BEGIN

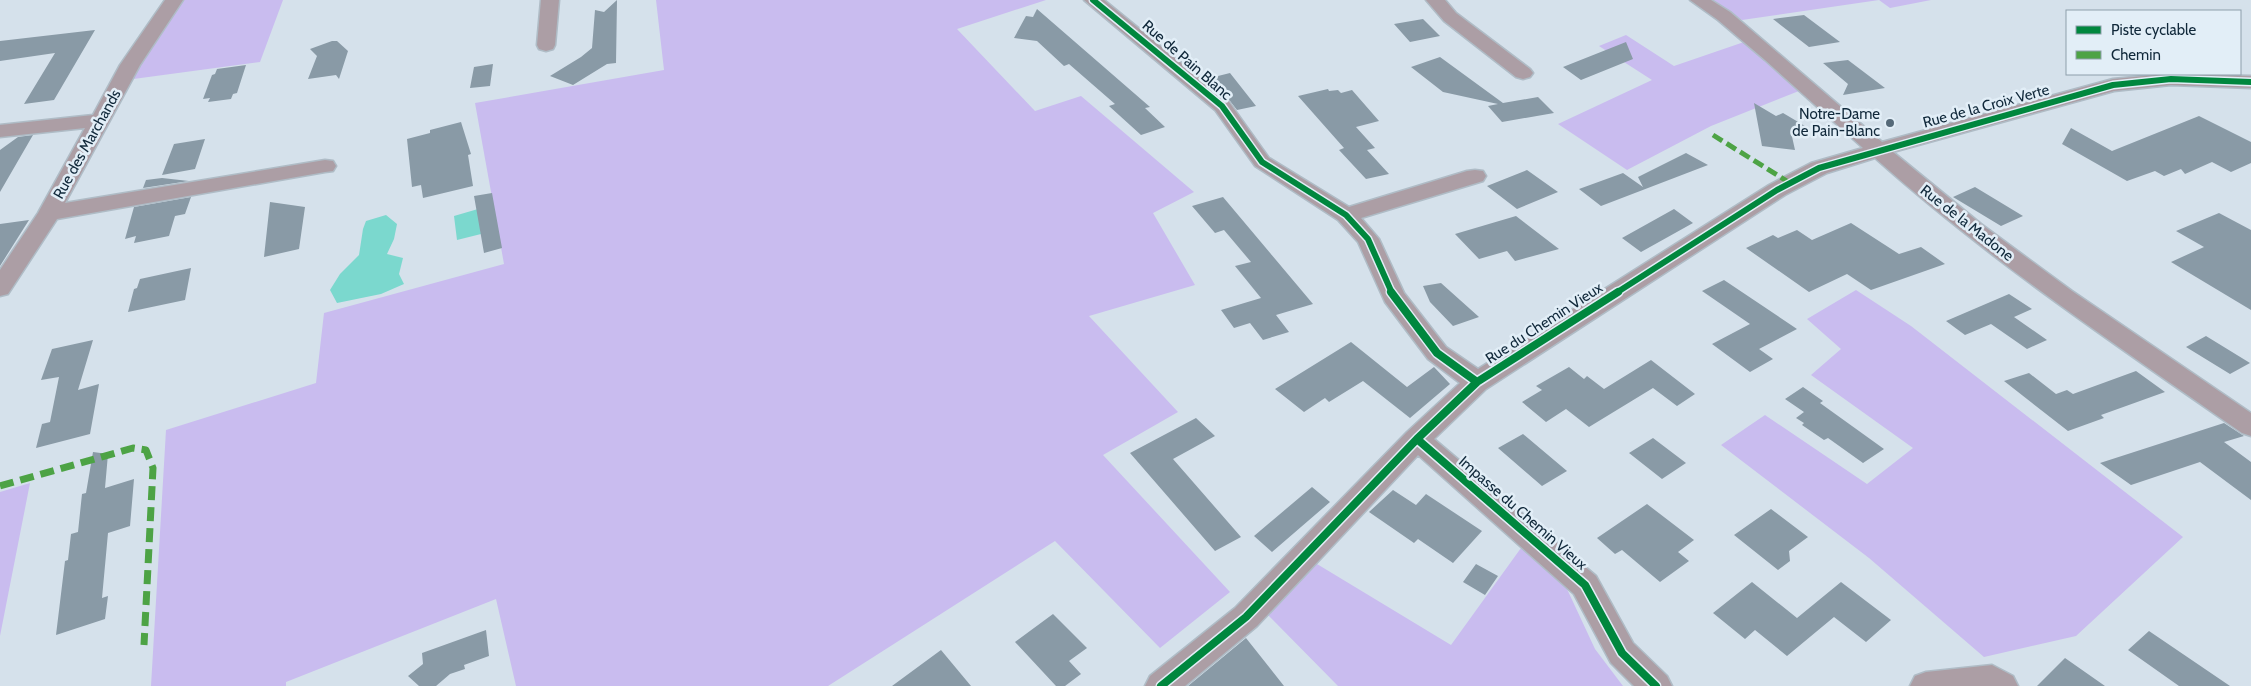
<svg xmlns="http://www.w3.org/2000/svg" width="2251" height="686" viewBox="0 0 2251 686" font-family="Cabin,sans-serif">
<rect width="100%" height="100%" fill="#d5e1eb"/>
<path fill="#c9bcef" d="M183,0H283L260,62L126,80Z
M656,0H1046L957,29L1035,111L1081,96L1194,192L1153,213L1195,285L1089,316L1178,412L1103,455L1230,592L1160,648L1055,541L828,686H516L496,599L286,682V686H151L166,430L316,383L324,313L504,264L475,103L664,70Z
M1713,0H1931L1890,8L1879,0L1742,20Z
M1626,35L1674,66L1744,42L1804,89L1711,126L1627,170L1558,124L1652,80L1599,46Z
M1856,290L1911,326L2183,537L2076,636L1984,657L1869,558L1721,445L1765,415L1867,484L1913,448L1811,375L1841,349L1807,319Z
M30,483L0,636V492Z
M1521,548L1567,589L1595,649L1623,686H1338L1267,614L1317,564L1451,645Z"/>
<path fill="#7bd8ce" d="M478,209L481,234L457,240L454,216Z
M386,215L397,224L394,239L387,254L403,258L399,274L404,284L381,294L337,303L330,290L340,274L359,255L363,229L366,221Z"/>
<path fill="#899aa6" d="M617,0L616,63L607,64L573,85L550,76L581,57L592,48L595,10L604,12Z
M1037,9L1150,107L1145,108L1165,127L1141,135L1109,106L1115,104L1069,64L1064,66L1037,41L1014,38L1026,16L1033,17Z
M1804,15L1840,42L1809,47L1773,19Z
M1423,19L1440,36L1410,42L1394,24Z
M95,30L54,100L24,104L55,53L0,61V41Z
M332,41H337L348,51L339,79L336,75L308,79L317,56L310,49Z
M1626,42L1633,59L1581,80L1563,67Z
M1440,57L1503,103L1538,97L1554,113L1502,122L1488,106L1498,104L1443,92L1411,67Z
M1848,60L1885,88L1843,95L1848,84L1823,63Z
M493,64L490,86L470,88L474,67Z
M246,65L237,93L233,94L231,99L208,102L210,98L203,99L212,75L215,74L217,69Z
M1230,73L1256,106L1237,110L1230,101L1206,79Z
M1328,89L1329,91L1338,90L1341,93L1352,90L1379,121L1356,127L1375,148L1367,150L1389,174L1366,179L1339,150L1344,148L1298,96Z
M1754,103L1776,116L1783,113L1805,126L1791,132L1795,150L1762,146Z
M2199,116L2251,142V163L2231,172L2212,162L2185,174L2181,169L2164,176L2155,171L2127,181L2062,144L2071,128L2112,151Z
M461,122L471,154L468,155L473,186L423,198L421,185L412,187L407,139L430,133V130Z
M33,135L0,192V150L18,137Z
M205,139L195,169L162,175L174,144Z
M1686,153L1708,165L1601,206L1579,189L1623,173L1643,187L1638,177Z
M1527,170L1558,192L1517,209L1487,186Z
M162,178L189,181L143,188L146,180Z
M1975,187L2023,216L2001,226L1953,197Z
M492,193L502,248L484,253L474,196Z
M191,197L185,214L175,216L169,236L134,243L136,236L125,239L134,207Z
M1223,197L1313,304L1276,315L1289,332L1263,340L1250,323L1234,328L1221,310L1261,298L1235,266L1251,262L1224,230L1215,233L1192,206Z
M270,202L305,207L299,249L264,257Z
M1674,209L1693,223L1641,252L1622,238Z
M2219,213L2251,230V310L2171,262L2204,247L2176,231Z
M1516,216L1559,249L1515,261L1507,251L1479,259L1455,234Z
M29,220L0,266V267V224Z
M1851,223L1899,254L1921,247L1945,264L1871,290L1847,274L1809,292L1746,248L1773,235L1778,238L1797,230L1812,240Z
M191,268L185,300L128,312L134,289L137,288L140,279Z
M1724,280L1797,329L1759,349L1773,359L1750,372L1712,344L1750,324L1702,291Z
M1441,283L1479,317L1453,326L1430,302L1423,286Z
M2009,294L2032,309L2014,317L2047,340L2027,349L1991,324L1965,335L1946,321Z
M2206,336L2250,363L2230,374L2186,347Z
M93,340L78,390L99,384L90,434L36,448L42,424L50,422L59,377L41,380L52,349Z
M1351,342L1407,387L1434,367L1450,384L1410,418L1363,381L1329,402L1325,398L1304,412L1275,389Z
M1651,360L1695,394L1677,406L1653,388L1589,427L1566,409L1546,422L1522,402L1542,390L1536,386L1569,367L1584,379L1587,376L1604,389Z
M2136,371L2165,392L2101,415L2104,418L2068,431L2004,381L2029,373L2056,394L2067,390L2073,394Z
M1803,387L1823,401L1820,403L1884,449L1863,463L1828,438L1824,440L1802,425L1804,423L1796,418L1804,412L1785,399Z
M1196,418L1215,436L1173,459L1241,537L1215,551L1130,453Z
M2224,423L2244,436L2224,442L2251,462V500L2200,462L2131,485L2100,463Z
M1523,434L1567,471L1542,486L1498,448Z
M1653,438L1686,463L1662,479L1629,453Z
M93,452L108,454L105,488L134,479L130,526L108,533L102,598L108,596L105,619L56,635L65,561L68,560L71,534L78,532L82,494L86,493Z
M1312,487L1330,502L1272,552L1254,536Z
M1393,490L1416,505L1426,494L1482,531L1453,563L1418,539L1414,543L1369,512Z
M1647,504L1694,540L1678,552L1689,561L1660,582L1622,550L1615,554L1597,538Z
M1771,509L1808,537L1789,551L1790,561L1778,570L1734,535Z
M1476,564L1498,576L1485,595L1463,582Z
M1752,582L1797,618L1841,582L1891,620L1866,642L1834,617L1787,656L1755,630L1745,639L1713,613Z
M1053,614L1087,648L1069,661L1081,674L1065,686H1056L1015,642Z
M486,630L489,656L464,665L465,669L450,674L436,686H419L408,676L423,664L422,653Z
M2149,631L2230,686H2179L2128,650Z
M1246,638L1284,686H1188Z
M941,650L971,686H892L926,661Z
M2065,658L2105,686H2037Z"/>
<g fill="none" stroke-linecap="round" stroke-linejoin="round">
<g stroke="#afbcc6" stroke-width="3">
<path id="minor" d="M165,0H183L140,65L65,203L325,160L333,161L336,166L333,171L325,172L57,219L8,294L0,296V270L38,213L85,128L0,137V125L93,115L120,65Z
M541,0H559L555,45L553,49L546,51L539,49L537,45Z
M1084,0H1104L1229,102L1269,158L1349,207L1467,171L1475,170L1483,171L1486,176L1483,181L1361,218L1379,239L1404,293L1446,347L1478,369L1769,185L1811,163L1863,148L1765,60L1718,20L1690,0H1711L1730,12L1882,142L2113,79L2165,74L2251,76V88L2171,85L2114,91L1893,152L1981,224L2072,291L2251,413V436L2242,433C2116,345 1989,260 1875,158L1827,173L1785,195L1486,389L1434,439L1596,576L1633,643L1667,676L1672,686H1634L1611,663L1574,594L1418,455L1257,626L1185,686H1145L1150,676L1235,608L1407,432L1460,383L1428,359L1385,302L1358,242L1338,220L1255,166L1215,110Z
M1426,0H1445L1456,13L1530,69L1533,73L1530,77L1523,79L1516,77L1444,21Z
M1992,665L2013,676L2018,686H1910L1915,676L1926,672Z"/>
</g>
<use href="#minor" fill="#ac9ea5" fill-rule="evenodd"/>
<path stroke="#4da345" stroke-width="5" stroke-dasharray="11 5" stroke-linecap="butt" d="M1713,135L1790,183"/>
<path stroke="#4da345" stroke-width="7" stroke-dasharray="14 7" stroke-linecap="butt" d="M0,486L133,448L146,450L153,468L144,645"/>
<g stroke="#e2eef7" stroke-width="9">
<path id="cycleway-far1" d="M1093,0L1222,106L1262,162L1346,215L1368,239L1392,293
M1616,293L1777,190L1819,168L2113,85L2171,79L2251,82"/>
</g>
<g stroke="#e2eef7" stroke-width="11">
<path id="cycleway" d="M1391,292L1437,353L1477,382
M1417,439L1585,585L1622,653L1656,686
M1161,686L1246,617L1417,439L1477,382L1618,292"/>
</g>
<use href="#cycleway-far1" stroke="#00873e" stroke-width="6"/>
<use href="#cycleway" stroke="#00873e" stroke-width="8"/>
</g>
<circle fill="#556978" stroke="#e2eef7" stroke-width="2" cx="1890" cy="123" r="5"/>
<g text-anchor="middle" dominant-baseline="central" stroke-width="5" stroke-linejoin="round" paint-order="stroke">
<g font-size="15" fill="#10283a" stroke="#e2eef7">
<text transform="translate(1187 60) rotate(41)">Rue de Pain Blanc</text>
<text transform="translate(1986 106) rotate(-15)">Rue de la Croix Verte</text>
<text transform="translate(87 144) rotate(-61)">Rue des Marchands</text>
<text transform="translate(1967 223) rotate(38)">Rue de la Madone</text>
<text transform="translate(1544 323) rotate(-33)">Rue du Chemin Vieux</text>
<text transform="translate(1523 513) rotate(41)">Impasse du Chemin Vieux</text>
</g>
<g font-size="15" fill="#10283a" stroke="#e2eef7" text-anchor="end">
<text x="1880" y="114">Notre-Dame<tspan x="1880" dy="17">de Pain-Blanc</tspan></text>
</g>
</g>
<rect x="2066" y="10" width="175" height="65" fill="#e2eef7" stroke="#8e9fab"/>
<rect x="2076" y="26" width="25" height="8" fill="#00873e" stroke="#8e9fab"/>
<text x="2111" y="35" font-size="15" fill="#10283a">Piste cyclable</text>
<rect x="2076" y="51" width="25" height="8" fill="#4da345" stroke="#8e9fab"/>
<text x="2111" y="60" font-size="15" fill="#10283a">Chemin</text>
</svg>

END

WHAT IS EXPECTED =>
Send back exactly the lines from the line with "de la Madone</text>" through the end of the records.

SOLVED PROBLEM =>
<text transform="translate(1967 223) rotate(38)">Rue de la Madone</text>
<text transform="translate(1544 323) rotate(-33)">Rue du Chemin Vieux</text>
<text transform="translate(1523 513) rotate(41)">Impasse du Chemin Vieux</text>
</g>
<g font-size="15" fill="#10283a" stroke="#e2eef7" text-anchor="end">
<text x="1880" y="114">Notre-Dame<tspan x="1880" dy="17">de Pain-Blanc</tspan></text>
</g>
</g>
<rect x="2066" y="10" width="175" height="65" fill="#e2eef7" stroke="#8e9fab"/>
<rect x="2076" y="26" width="25" height="8" fill="#00873e" stroke="#8e9fab"/>
<text x="2111" y="35" font-size="15" fill="#10283a">Piste cyclable</text>
<rect x="2076" y="51" width="25" height="8" fill="#4da345" stroke="#8e9fab"/>
<text x="2111" y="60" font-size="15" fill="#10283a">Chemin</text>
</svg>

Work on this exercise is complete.